The measure received the backing Tuesday, April 3, of the village’s Public Works and Protection Committee, which also included hours for regulating noise outdoors for specific days of the week.
Village Manager Allison Swanson said the main issue for amending the village code is the development in areas zoned for sports and entertainment, where there is a closer setback to be able to build up to the right of way and have outdoor patios.
“While the outdoor licensed area needs to be clearly defined, we would like to encourage enclosures such as decorative planters or other creative means rather than fencing, particularly as we bring buildings closer to the street and sidewalk,” Swanson said in a report to the committee. “We do not want lots of fencing along sidewalks, so this would allow for other creative solutions.”
Swanson said the ordinance amendment would provide flexibility for outdoor areas, rather than requiring a solid wall or fence in an urban setting.
Under the proposed amendment, a licensee for an outdoor area where alcohol is allowed would have to submit a plan defining the licensed area that includes how the perimeter “will be defined with planters, decorative fencing or other similar materials, exterior signage, and security of any exterior entry point(s) into the proposed area.”

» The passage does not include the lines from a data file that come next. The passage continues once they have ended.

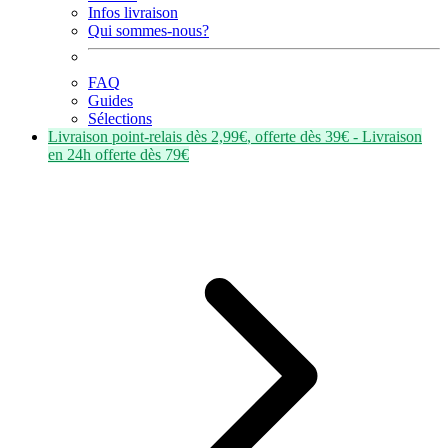
Infos livraison
Qui sommes-nous?
FAQ
Guides
Sélections
Livraison point-relais dès
2,99€
, offerte dès
39€
- Livraison
en
24h
offerte dès
79€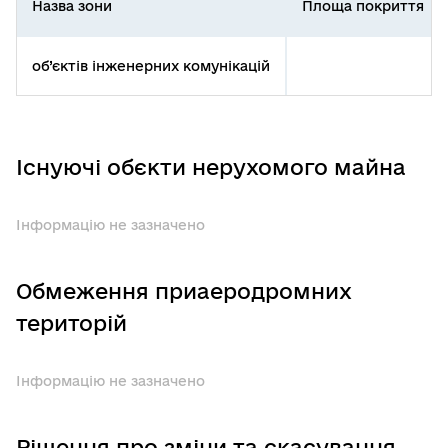
Назва зони
Площа покриття
об’єктів інженерних комунікацій
Існуючі обєкти нерухомого майна
Інформацію не зазначено
Обмеження приаеродромних
територій
Інформацію не зазначено
Рішення про зміни та скасування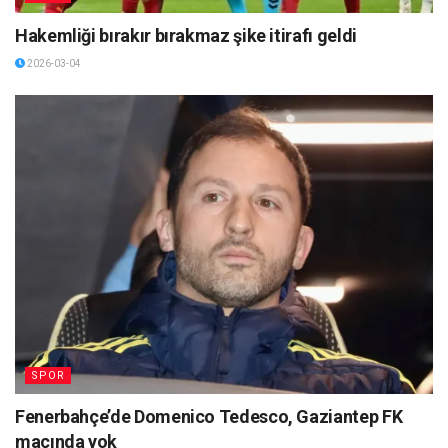
Hakemliği bırakır bırakmaz şike itirafı geldi
2026-03-04
SPOR
Fenerbahçe’de Domenico Tedesco, Gaziantep FK
maçında yok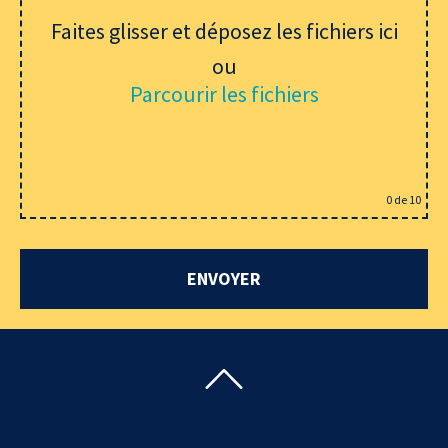
Faites glisser et déposez les fichiers ici
ou
Parcourir les fichiers
0
de 10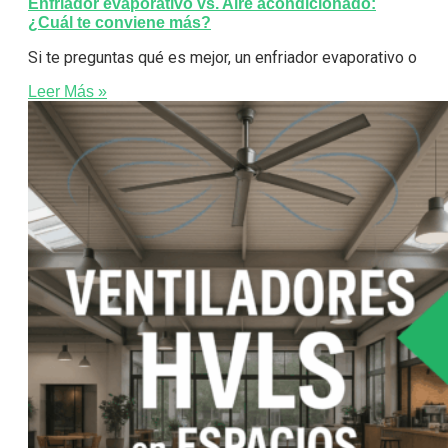
Enfriador evaporativo vs. Aire acondicionado:
¿Cuál te conviene más?
Si te preguntas qué es mejor, un enfriador evaporativo o
Leer Más »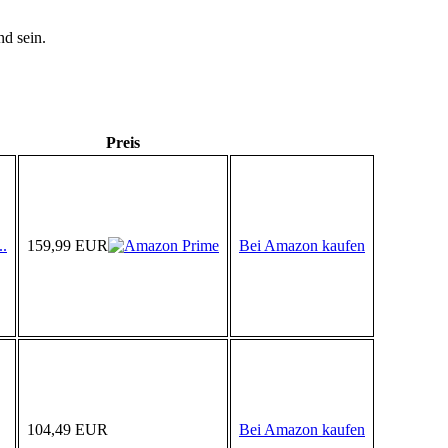
d sein.
Preis
.
159,99 EUR
Bei Amazon kaufen
104,49 EUR
Bei Amazon kaufen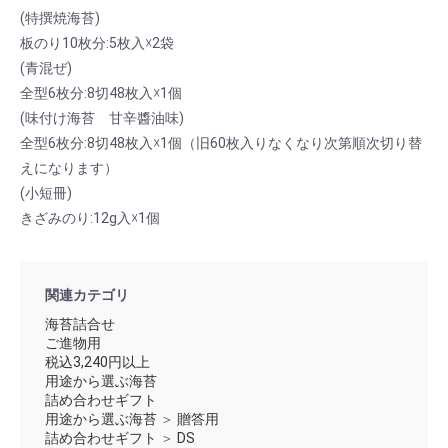
(特撰焼海苔)
板のり10枚分:5枚入☓2袋
(青混ぜ)
全型6枚分:8切48枚入☓1個
(味付け海苔 甘辛醬油味)
全型6枚分:8切48枚入☓1個（旧60枚入りなくなり次第順次切り替
えになります）
(小短冊)
きざみのり:12g入☓1個
関連カテゴリ
海苔詰合せ
ご進物用
税込3,240円以上
用途から選ぶ海苔
詰め合わせギフト
用途から選ぶ海苔
＞
贈答用
詰め合わせギフト
＞
DS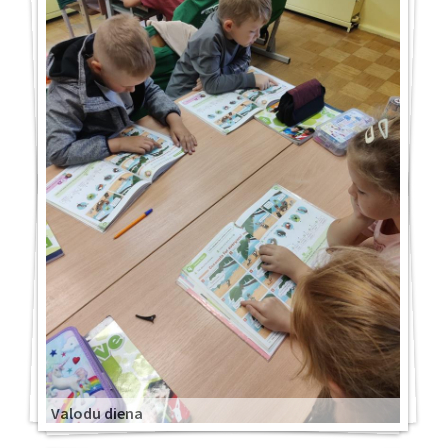
Valodu diena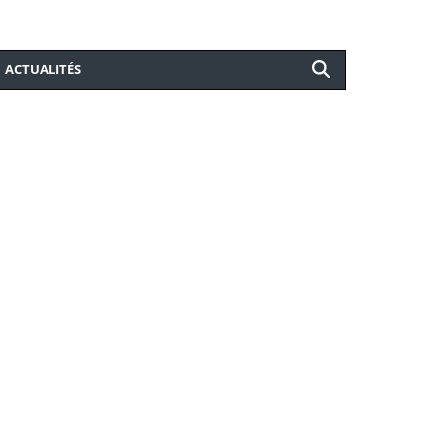
ACTUALITÉS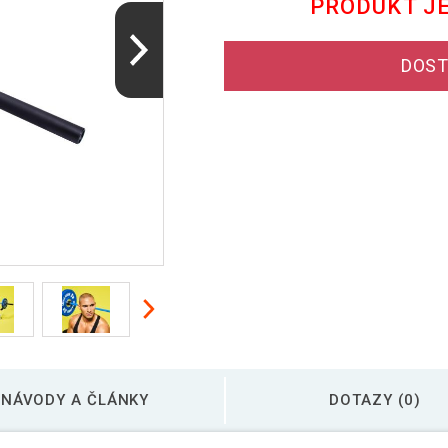
PRODUKT J
DOST
NÁVODY A ČLÁNKY
DOTAZY (0)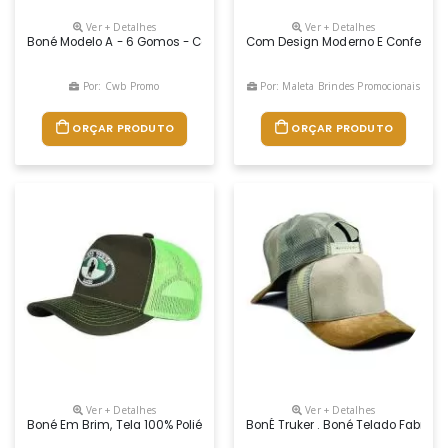
Ver + Detalhes
Ver + Detalhes
Boné Modelo A - 6 Gomos - Confeccionado Em Tecido Brim - Aba Tradic
Com Design Moderno E Confecção Pr
Por: Cwb Promo
Por: Maleta Brindes Promocionais
ORÇAR PRODUTO
ORÇAR PRODUTO
Ver + Detalhes
Ver + Detalhes
Boné Em Brim, Tela 100% Poliéster E Aba Sanduíche. Com Aba Com Costuras
BonÉ Truker . Boné Telado FabricaÇ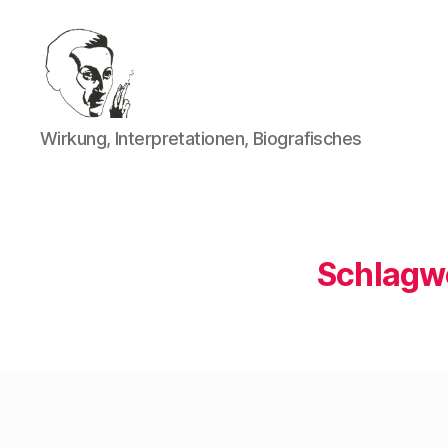
Walter
Wirkung, Interpretationen, Biografisches
Mehring
Schlagwo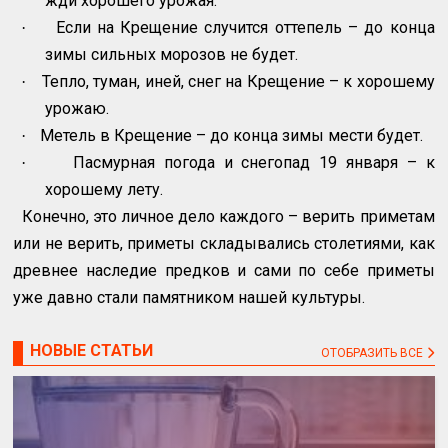
жди хорошего урожая.
Если на Крещение случится оттепель – до конца
·
зимы сильных морозов не будет.
Тепло, туман, иней, снег на Крещение – к хорошему
·
урожаю.
Метель в Крещение – до конца зимы мести будет.
·
Пасмурная погода и снегопад 19 января – к
·
хорошему лету.
Конечно, это личное дело каждого – верить приметам
или не верить, приметы складывались столетиями, как
древнее наследие предков и сами по себе приметы
уже давно стали памятником нашей культуры.
НОВЫЕ СТАТЬИ
ОТОБРАЗИТЬ ВСЕ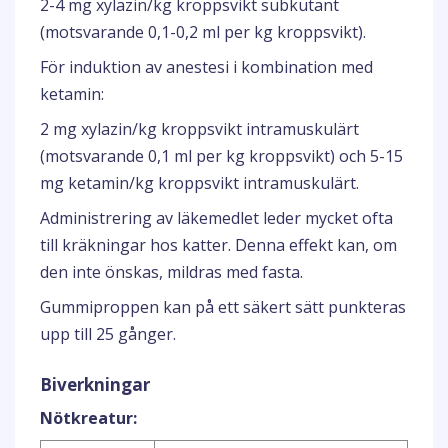
2-4 mg xylazin/kg kroppsvikt subkutant
(motsvarande 0,1-0,2 ml per kg kroppsvikt).
För induktion av anestesi i kombination med
ketamin:
2 mg xylazin/kg kroppsvikt intramuskulärt
(motsvarande 0,1 ml per kg kroppsvikt) och 5-15
mg ketamin/kg kroppsvikt intramuskulärt.
Administrering av läkemedlet leder mycket ofta
till kräkningar hos katter. Denna effekt kan, om
den inte önskas, mildras med fasta.
Gummiproppen kan på ett säkert sätt punkteras
upp till 25 gånger.
Biverkningar
Nötkreatur: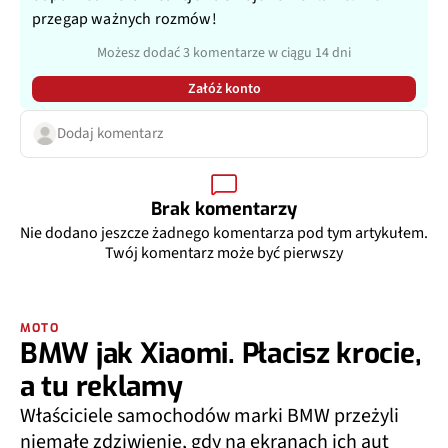
przegap ważnych rozmów!
Możesz dodać 3 komentarze w ciągu 14 dni
Załóż konto
Dodaj komentarz
Brak komentarzy
Nie dodano jeszcze żadnego komentarza pod tym artykułem.
Twój komentarz może być pierwszy
MOTO
BMW jak Xiaomi. Płacisz krocie,
a tu reklamy
Właściciele samochodów marki BMW przeżyli
niemałe zdziwienie, gdy na ekranach ich aut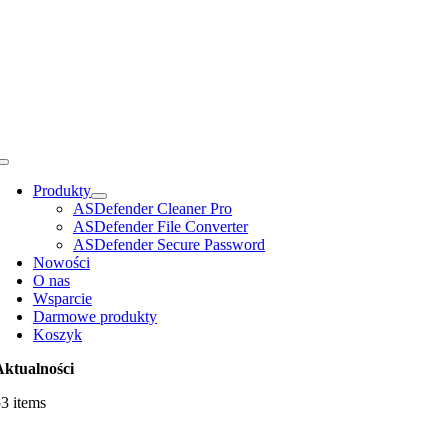
Przejdź
do
zawartości
Toggle
Navigation
Produkty
ASDefender Cleaner Pro
ASDefender File Converter
ASDefender Secure Password
Nowości
O nas
Wsparcie
Darmowe produkty
Koszyk
Aktualności
3 items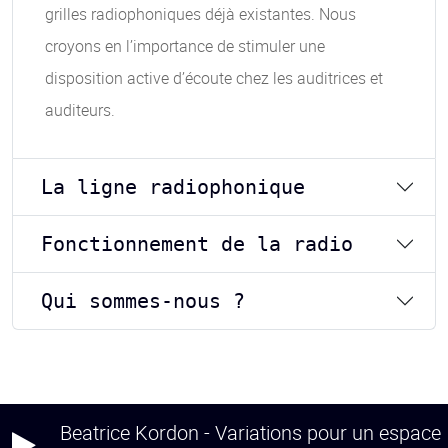
grilles radiophoniques déjà existantes. Nous
croyons en l’importance de stimuler une
disposition active d’écoute chez les auditrices et
auditeurs.
La ligne radiophonique
Fonctionnement de la radio
Qui sommes-nous ?
Beatrice Kordon - Variations pour un espace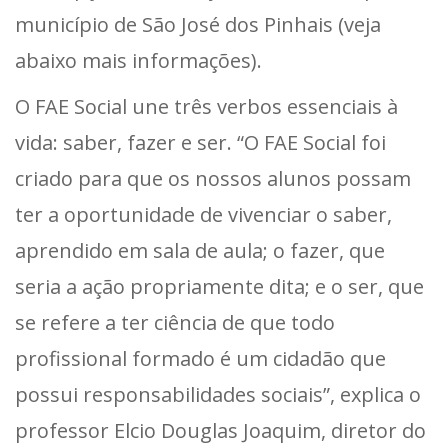
município de São José dos Pinhais (veja
abaixo mais informações).
O FAE Social une três verbos essenciais à
vida: saber, fazer e ser. “O FAE Social foi
criado para que os nossos alunos possam
ter a oportunidade de vivenciar o saber,
aprendido em sala de aula; o fazer, que
seria a ação propriamente dita; e o ser, que
se refere a ter ciência de que todo
profissional formado é um cidadão que
possui responsabilidades sociais”, explica o
professor Elcio Douglas Joaquim, diretor do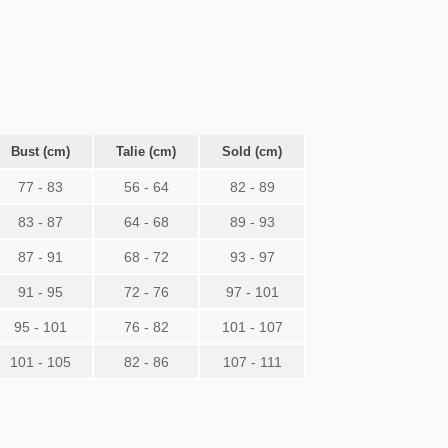
Bust (cm)
Talie (cm)
Sold (cm)
77 - 83
56 - 64
82 - 89
83 - 87
64 - 68
89 - 93
87 - 91
68 - 72
93 - 97
91 - 95
72 - 76
97 - 101
95 - 101
76 - 82
101 - 107
101 - 105
82 - 86
107 - 111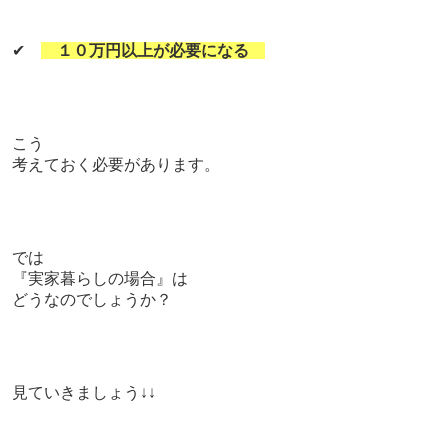
✔
１０万円以上が必要になる
こう
考えておく必要があります。
では
『実家暮らしの場合』は
どうなのでしょうか？
見ていきましょう↓↓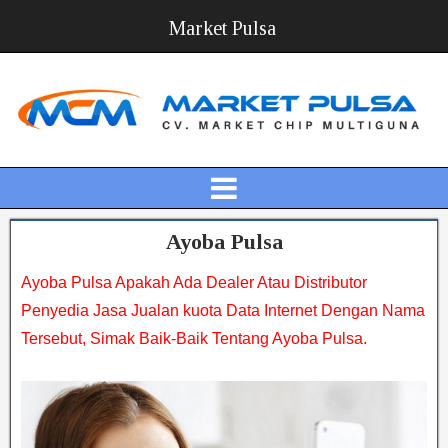
Market Pulsa
Ayoba Pulsa
Ayoba Pulsa Apakah Ada Dealer Atau Distributor
Penyedia Jasa Jualan kuota Data Internet Dengan Nama
Tersebut, Simak Baik-Baik Tentang Ayoba Pulsa.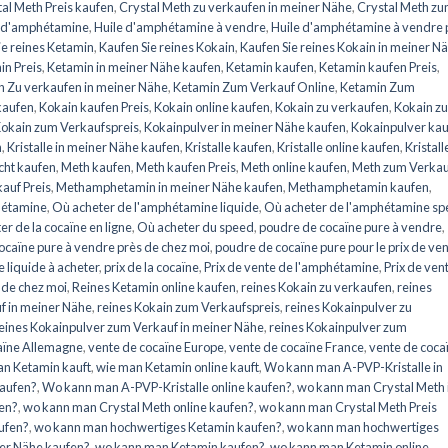
al Meth Preis kaufen
,
Crystal Meth zu verkaufen in meiner Nähe
,
Crystal Meth z
e d'amphétamine
,
Huile d'amphétamine à vendre
,
Huile d'amphétamine à vendre 
ie reines Ketamin
,
Kaufen Sie reines Kokain
,
Kaufen Sie reines Kokain in meiner N
in Preis
,
Ketamin in meiner Nähe kaufen
,
Ketamin kaufen
,
Ketamin kaufen Preis
,
 Zu verkaufen in meiner Nähe
,
Ketamin Zum Verkauf Online
,
Ketamin Zum
kaufen
,
Kokain kaufen Preis
,
Kokain online kaufen
,
Kokain zu verkaufen
,
Kokain z
okain zum Verkaufspreis
,
Kokainpulver in meiner Nähe kaufen
,
Kokainpulver ka
n
,
Kristalle in meiner Nähe kaufen
,
Kristalle kaufen
,
Kristalle online kaufen
,
Kristall
cht kaufen
,
Meth kaufen
,
Meth kaufen Preis
,
Meth online kaufen
,
Meth zum Verkauf
auf Preis
,
Methamphetamin in meiner Nähe kaufen
,
Methamphetamin kaufen
,
hétamine
,
Où acheter de l'amphétamine liquide
,
Où acheter de l'amphétamine s
er de la cocaïne en ligne
,
Où acheter du speed
,
poudre de cocaïne pure à vendre
,
ocaïne pure à vendre près de chez moi
,
poudre de cocaïne pure pour le prix de ve
 liquide à acheter
,
prix de la cocaïne
,
Prix de vente de l'amphétamine
,
Prix de ven
 de chez moi
,
Reines Ketamin online kaufen
,
reines Kokain zu verkaufen
,
reines
f in meiner Nähe
,
reines Kokain zum Verkaufspreis
,
reines Kokainpulver zu
eines Kokainpulver zum Verkauf in meiner Nähe
,
reines Kokainpulver zum
aïne Allemagne
,
vente de cocaïne Europe
,
vente de cocaïne France
,
vente de coca
an Ketamin kauft
,
wie man Ketamin online kauft
,
Wo kann man A-PVP-Kristalle in
kaufen?
,
Wo kann man A-PVP-Kristalle online kaufen?
,
wo kann man Crystal Meth 
en?
,
wo kann man Crystal Meth online kaufen?
,
wo kann man Crystal Meth Preis
ufen?
,
wo kann man hochwertiges Ketamin kaufen?
,
wo kann man hochwertiges
er Nähe kaufen?
,
wo kann man Ketamin kaufen?
,
wo kann man Ketamin online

The village’s chief of public safety, or the chief’s designee, would have the sole discretion in approving a licensed outdoor area.
The proposed amendment also calls for required signage, such as stating no carryouts are allowed outside of the licensed outdoor area, or other similar verbiage approved by the chief of public safety or the chief’s designee.
Being that outdoor music is becoming more popular, Swanson said the proposed amendment takes that into consideration with the nearby neighborhoods.
Currently music is not allowed in outdoor licensed areas of the village after 10 p.m. Monday through Thursday and after 11 p.m. Friday and Saturday. No outdoor music is allowed in those areas on Sunday.
The amendment would not allow music with any electric sound amplification after 10 p.m. Sunday through Wednesday and after 11 p.m. Thursday through Saturday.
However, Swanson noted music that is not amplified, such as an acoustic guitar, could continue for an hour longer than allowed for amplified music as long as “the noise is not unreasonably loud beyond the property boundaries so as to tend to cause or provoke a disturbance.”
When asked what might constitute being “unreasonably loud,” Swanson said that could include people calling to complain about hearing music from where they live a half of a mile away.
To regulate when outdoor music could begin, Swanson said committee members added language not to allow outdoor music before 7 a.m. each day.
An unlicensed outdoor area adjacent to and used in conjunction with the licensed premises could not be used for the purpose of serving or consuming alcoholic beverages, but would have to comply with the noise restrictions included in the proposed amendment.
The measure will be up for final approval April 24 by the village board.